But back to the presidential campaign. Like the Super Bowl, the quadrennial
contest to select the "leader of the free world" offers vicarious excitement and
melodrama to millions who couldn’t find Iraq on a world map or identify their
U.S. senators at gunpoint. As such, it’s conducted in crudely symbolic terms:
good guys vs. bad guys, heroes vs. hypocrites.

Although most voters aren’t tuned in yet, the Democrats are getting the better
of the symbolic contest so far. Last week, three well-choreographed efforts to
smear presumptive Democratic nominee Sen. John Kerry fell apart while the
White House was still struggling to prove that President Bush showed up for
National Guard duty 30 years ago instead of taking a playboy’s leave of absence.

Internet gossipmonger Matt Drudge began the best-publicized smear on
Thursday, Feb. 12. According to Drudge, whose fact-free "reporting" gets
cited by journalists who ought to know better, Kerry had an "intern" problem
like Bill Clinton’s. Supposedly, retired Gen. Wesley Clark said so in off-the-record
remarks to reporters, although that part seems as phony as the rest to me. Drudge
named several big-time news organizations as busy tracking down a 27-year old
woman who’d allegedly "fled" to Africa as part of an attempted coverup by the
Massachusetts senator.

Nobody Drudge named ran the story, but right-wing radio talk stars Rush Limbaugh
and Sean Hannity went nuts over it. So did the Web sites of the National Review and
The Wall Street Journal editorial page. British newspapers owned by FOX News
mogul Rupert Murdoch contributed spellbinding accounts of the fugitive intern hiding
inside a walled compound in Kenya.

**Recorded data**.
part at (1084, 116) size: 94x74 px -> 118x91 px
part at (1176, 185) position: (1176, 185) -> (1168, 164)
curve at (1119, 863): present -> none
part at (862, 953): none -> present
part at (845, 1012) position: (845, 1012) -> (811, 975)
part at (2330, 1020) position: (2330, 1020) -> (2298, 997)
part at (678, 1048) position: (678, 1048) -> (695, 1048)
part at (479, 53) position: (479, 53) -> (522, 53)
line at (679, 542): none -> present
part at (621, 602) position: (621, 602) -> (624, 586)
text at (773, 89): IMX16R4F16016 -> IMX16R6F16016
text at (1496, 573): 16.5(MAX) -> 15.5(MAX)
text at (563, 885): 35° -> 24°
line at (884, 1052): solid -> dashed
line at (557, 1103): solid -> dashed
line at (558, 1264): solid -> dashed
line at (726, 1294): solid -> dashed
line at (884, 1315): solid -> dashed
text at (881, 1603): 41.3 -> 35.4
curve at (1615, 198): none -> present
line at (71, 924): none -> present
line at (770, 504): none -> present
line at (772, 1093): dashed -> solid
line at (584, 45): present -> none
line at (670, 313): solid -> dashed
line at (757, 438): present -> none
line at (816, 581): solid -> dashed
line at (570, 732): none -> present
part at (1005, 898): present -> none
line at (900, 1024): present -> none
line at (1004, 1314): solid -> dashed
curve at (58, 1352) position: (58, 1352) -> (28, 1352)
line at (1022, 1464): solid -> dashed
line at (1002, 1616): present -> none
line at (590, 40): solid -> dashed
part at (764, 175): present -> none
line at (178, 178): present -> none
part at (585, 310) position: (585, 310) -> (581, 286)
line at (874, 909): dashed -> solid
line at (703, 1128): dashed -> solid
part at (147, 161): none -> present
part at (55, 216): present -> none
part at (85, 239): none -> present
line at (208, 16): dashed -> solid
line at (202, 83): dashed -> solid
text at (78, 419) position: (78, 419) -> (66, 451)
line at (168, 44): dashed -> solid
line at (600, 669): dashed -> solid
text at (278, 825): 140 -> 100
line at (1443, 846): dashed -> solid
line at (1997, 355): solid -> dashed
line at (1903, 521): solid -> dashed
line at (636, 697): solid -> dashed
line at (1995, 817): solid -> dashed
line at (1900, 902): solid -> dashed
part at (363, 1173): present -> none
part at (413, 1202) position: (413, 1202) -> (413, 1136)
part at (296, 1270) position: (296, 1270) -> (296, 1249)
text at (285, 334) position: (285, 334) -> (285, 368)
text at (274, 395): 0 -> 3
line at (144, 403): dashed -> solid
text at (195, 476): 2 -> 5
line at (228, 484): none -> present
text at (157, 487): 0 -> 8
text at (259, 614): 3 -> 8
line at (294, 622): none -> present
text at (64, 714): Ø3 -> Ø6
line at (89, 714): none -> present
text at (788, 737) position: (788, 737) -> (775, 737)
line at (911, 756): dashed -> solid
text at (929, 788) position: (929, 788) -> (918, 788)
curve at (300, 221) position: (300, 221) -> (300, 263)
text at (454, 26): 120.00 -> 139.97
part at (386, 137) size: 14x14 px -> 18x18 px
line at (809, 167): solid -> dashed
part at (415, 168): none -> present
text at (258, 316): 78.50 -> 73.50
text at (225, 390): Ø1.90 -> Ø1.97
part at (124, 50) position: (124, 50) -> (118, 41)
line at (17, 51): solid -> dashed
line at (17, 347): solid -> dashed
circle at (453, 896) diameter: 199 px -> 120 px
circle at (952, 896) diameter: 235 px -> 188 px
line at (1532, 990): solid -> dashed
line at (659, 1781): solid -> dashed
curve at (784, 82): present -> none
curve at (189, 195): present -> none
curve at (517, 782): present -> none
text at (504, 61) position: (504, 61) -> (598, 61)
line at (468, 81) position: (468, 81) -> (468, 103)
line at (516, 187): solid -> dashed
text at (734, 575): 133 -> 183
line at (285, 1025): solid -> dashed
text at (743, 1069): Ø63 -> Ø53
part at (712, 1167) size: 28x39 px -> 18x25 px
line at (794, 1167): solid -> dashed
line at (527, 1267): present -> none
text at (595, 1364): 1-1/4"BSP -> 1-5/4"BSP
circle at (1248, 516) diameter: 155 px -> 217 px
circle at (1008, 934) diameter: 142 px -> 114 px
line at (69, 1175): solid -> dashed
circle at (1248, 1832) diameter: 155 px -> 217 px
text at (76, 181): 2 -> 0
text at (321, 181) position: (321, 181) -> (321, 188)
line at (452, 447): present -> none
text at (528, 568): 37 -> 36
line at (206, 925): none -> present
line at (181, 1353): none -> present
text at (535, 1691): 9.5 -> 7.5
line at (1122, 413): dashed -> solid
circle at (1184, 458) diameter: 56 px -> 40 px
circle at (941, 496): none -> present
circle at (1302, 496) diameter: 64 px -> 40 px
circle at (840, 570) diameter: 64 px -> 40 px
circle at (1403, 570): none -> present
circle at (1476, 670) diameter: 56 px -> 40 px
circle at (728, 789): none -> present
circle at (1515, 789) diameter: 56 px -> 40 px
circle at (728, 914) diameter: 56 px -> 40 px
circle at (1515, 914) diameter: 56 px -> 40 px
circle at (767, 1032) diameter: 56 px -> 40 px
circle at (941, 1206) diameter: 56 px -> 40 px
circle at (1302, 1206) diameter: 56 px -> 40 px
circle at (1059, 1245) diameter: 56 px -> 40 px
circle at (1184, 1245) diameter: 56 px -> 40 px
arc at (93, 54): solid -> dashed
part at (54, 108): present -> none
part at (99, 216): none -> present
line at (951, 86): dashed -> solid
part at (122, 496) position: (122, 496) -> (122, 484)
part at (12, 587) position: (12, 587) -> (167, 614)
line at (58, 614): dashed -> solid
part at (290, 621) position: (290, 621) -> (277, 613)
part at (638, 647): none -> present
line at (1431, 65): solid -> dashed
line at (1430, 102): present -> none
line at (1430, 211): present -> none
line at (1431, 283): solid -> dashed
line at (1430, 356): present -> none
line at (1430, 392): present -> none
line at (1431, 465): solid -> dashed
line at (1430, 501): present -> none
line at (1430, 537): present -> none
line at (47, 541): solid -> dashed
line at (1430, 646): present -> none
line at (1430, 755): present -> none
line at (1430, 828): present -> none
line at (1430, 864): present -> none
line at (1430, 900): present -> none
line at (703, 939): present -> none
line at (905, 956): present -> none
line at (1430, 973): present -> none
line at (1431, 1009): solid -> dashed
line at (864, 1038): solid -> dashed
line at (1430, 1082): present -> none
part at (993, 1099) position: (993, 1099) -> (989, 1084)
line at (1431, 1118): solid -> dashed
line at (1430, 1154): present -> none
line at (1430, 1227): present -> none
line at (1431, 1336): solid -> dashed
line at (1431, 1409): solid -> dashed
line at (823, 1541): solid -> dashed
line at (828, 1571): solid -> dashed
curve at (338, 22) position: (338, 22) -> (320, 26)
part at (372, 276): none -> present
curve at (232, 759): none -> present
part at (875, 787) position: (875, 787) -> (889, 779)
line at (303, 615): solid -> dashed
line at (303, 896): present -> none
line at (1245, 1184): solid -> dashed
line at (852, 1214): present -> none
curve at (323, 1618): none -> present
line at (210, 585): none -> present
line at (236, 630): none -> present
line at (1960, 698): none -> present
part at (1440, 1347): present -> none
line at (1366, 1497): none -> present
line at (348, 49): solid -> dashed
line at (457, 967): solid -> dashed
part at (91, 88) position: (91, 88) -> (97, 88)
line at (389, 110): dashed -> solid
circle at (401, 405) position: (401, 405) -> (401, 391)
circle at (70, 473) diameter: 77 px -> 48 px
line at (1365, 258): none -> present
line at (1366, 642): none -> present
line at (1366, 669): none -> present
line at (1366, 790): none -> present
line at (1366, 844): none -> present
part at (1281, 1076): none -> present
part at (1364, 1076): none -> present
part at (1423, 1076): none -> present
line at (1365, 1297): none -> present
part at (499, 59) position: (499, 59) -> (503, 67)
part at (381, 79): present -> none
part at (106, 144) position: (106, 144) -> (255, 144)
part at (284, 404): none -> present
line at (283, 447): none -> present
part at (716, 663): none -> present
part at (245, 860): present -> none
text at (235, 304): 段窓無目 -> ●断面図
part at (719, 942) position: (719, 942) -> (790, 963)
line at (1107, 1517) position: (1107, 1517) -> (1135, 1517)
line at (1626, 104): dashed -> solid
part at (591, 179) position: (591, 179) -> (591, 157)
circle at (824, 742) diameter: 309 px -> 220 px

**Goal of the exercise**.
Using the presidential campaign excerpt, answer each item briefly:
(a) To what sporting event does the excerpt compare the presidential contest?
(b) Which two right-wing radio talk stars went nuts over the story?
(c) According to the British newspapers owned by Rupert Murdoch, where was the fugitive intern hiding?

**Exercise result**.
(a) The Super Bowl.
(b) Rush Limbaugh and Sean Hannity.
(c) Inside a walled compound in Kenya.